■ **Try it**:
Return each line of the listing below that contains the word "Commercial".

╭─ Records to process

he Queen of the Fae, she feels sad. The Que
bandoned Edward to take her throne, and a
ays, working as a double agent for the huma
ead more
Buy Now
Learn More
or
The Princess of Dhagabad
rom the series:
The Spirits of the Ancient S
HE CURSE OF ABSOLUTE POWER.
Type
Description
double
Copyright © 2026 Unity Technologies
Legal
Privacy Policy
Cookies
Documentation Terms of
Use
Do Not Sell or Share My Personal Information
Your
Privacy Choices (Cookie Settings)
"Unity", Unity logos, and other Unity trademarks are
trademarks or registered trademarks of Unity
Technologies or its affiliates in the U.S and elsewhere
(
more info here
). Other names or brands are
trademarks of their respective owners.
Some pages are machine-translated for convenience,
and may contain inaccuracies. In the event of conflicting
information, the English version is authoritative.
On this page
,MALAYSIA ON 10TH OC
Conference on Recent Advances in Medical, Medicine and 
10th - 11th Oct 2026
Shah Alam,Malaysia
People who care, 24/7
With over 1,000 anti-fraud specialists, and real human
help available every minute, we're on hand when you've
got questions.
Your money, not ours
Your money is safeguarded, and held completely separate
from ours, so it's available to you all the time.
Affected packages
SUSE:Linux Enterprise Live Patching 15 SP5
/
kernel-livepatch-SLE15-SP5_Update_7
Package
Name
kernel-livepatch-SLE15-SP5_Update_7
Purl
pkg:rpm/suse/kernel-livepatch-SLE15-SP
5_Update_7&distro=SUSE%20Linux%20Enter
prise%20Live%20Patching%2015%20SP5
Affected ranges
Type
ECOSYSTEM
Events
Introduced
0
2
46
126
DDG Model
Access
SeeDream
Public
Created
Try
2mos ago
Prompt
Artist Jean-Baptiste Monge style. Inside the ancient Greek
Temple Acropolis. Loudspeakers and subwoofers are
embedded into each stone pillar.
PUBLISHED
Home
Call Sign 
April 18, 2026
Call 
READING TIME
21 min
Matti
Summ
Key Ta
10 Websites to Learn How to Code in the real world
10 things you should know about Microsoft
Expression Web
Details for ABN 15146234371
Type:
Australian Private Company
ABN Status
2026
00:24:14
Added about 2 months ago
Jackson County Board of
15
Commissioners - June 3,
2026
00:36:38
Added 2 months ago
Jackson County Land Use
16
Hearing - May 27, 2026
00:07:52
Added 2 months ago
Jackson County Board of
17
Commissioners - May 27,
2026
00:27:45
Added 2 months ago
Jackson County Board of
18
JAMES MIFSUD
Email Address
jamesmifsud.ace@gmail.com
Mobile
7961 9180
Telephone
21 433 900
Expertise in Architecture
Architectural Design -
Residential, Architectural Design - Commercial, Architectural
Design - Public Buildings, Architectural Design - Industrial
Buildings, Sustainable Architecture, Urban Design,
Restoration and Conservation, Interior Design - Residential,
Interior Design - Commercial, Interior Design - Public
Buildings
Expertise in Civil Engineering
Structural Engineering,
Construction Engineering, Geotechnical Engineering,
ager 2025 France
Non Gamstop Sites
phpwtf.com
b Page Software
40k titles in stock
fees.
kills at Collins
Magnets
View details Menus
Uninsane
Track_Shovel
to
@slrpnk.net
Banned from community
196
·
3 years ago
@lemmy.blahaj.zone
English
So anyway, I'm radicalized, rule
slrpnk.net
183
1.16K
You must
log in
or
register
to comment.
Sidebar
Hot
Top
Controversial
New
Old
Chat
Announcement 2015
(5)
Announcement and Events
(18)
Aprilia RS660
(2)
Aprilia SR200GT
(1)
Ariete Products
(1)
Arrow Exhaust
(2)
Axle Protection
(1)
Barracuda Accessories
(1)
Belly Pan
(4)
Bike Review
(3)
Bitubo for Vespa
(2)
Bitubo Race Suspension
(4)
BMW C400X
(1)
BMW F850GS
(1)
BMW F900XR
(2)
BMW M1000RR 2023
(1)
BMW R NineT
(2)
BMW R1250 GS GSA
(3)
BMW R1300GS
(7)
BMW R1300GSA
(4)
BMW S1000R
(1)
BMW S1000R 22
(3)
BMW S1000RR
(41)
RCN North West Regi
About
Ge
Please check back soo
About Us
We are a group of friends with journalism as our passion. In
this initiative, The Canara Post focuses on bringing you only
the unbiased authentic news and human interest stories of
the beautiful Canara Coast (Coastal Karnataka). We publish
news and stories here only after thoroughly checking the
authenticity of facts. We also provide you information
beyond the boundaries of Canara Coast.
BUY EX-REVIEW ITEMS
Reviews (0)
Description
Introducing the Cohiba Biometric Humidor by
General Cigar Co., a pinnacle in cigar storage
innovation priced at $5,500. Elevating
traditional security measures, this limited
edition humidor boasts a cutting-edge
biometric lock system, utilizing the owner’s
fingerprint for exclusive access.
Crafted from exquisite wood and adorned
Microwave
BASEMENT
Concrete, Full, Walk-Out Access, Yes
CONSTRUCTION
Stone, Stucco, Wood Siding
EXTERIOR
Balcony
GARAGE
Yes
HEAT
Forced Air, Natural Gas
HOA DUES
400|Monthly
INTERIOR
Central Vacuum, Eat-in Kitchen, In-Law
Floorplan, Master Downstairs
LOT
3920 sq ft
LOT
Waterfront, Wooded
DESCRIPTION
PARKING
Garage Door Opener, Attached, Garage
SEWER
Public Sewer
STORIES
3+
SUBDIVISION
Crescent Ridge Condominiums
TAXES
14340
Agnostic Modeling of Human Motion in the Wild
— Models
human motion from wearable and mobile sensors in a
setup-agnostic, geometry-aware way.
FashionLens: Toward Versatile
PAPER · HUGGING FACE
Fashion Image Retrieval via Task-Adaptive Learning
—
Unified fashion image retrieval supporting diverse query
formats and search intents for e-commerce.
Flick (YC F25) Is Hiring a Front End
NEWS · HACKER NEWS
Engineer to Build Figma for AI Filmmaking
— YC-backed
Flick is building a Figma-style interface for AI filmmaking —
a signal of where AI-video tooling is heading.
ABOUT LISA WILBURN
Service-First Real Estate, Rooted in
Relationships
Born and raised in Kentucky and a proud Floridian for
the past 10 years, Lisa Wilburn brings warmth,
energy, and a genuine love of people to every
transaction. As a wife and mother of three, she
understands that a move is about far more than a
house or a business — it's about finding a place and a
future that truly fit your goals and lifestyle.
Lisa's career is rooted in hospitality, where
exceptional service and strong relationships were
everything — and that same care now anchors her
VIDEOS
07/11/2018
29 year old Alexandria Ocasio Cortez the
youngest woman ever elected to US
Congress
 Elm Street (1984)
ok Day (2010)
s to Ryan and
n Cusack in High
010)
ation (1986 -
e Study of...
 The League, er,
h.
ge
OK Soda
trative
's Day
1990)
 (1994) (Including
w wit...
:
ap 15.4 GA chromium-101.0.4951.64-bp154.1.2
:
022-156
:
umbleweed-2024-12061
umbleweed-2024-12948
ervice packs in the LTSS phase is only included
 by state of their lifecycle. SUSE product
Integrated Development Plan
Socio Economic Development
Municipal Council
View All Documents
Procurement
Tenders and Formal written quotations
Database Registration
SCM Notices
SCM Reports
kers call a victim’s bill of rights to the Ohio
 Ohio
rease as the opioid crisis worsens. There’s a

╰─

■ **Answer section**:
Residential, Architectural Design - Commercial, Architectural
Interior Design - Commercial, Interior Design - Public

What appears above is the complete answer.